Data extract: Begin
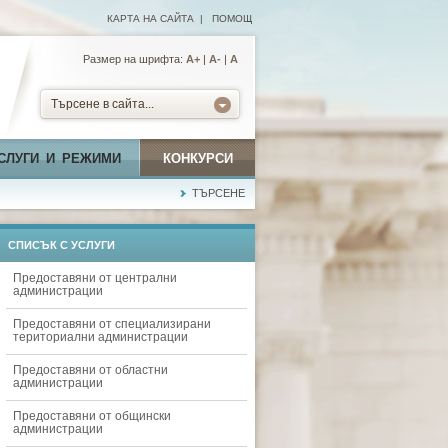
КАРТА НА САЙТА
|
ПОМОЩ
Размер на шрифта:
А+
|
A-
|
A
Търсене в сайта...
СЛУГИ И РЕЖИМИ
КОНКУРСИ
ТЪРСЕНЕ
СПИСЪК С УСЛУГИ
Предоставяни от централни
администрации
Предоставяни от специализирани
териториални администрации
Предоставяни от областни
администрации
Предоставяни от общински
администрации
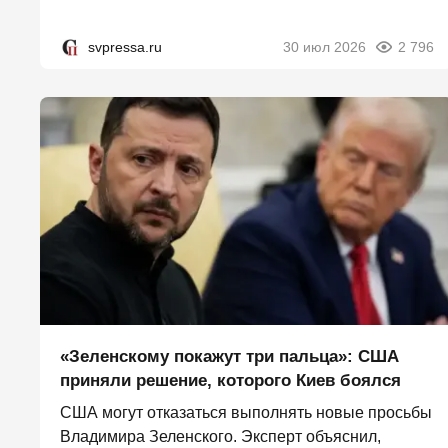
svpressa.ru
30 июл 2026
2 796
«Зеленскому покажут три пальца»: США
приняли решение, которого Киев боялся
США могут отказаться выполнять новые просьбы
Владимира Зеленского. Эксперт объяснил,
Data extract: End
■ **Exercise**
Copy every line from the data that includes the string "Предоставяни".

■ **Task response**
Предоставяни от централни
Предоставяни от специализирани
Предоставяни от областни
Предоставяни от общински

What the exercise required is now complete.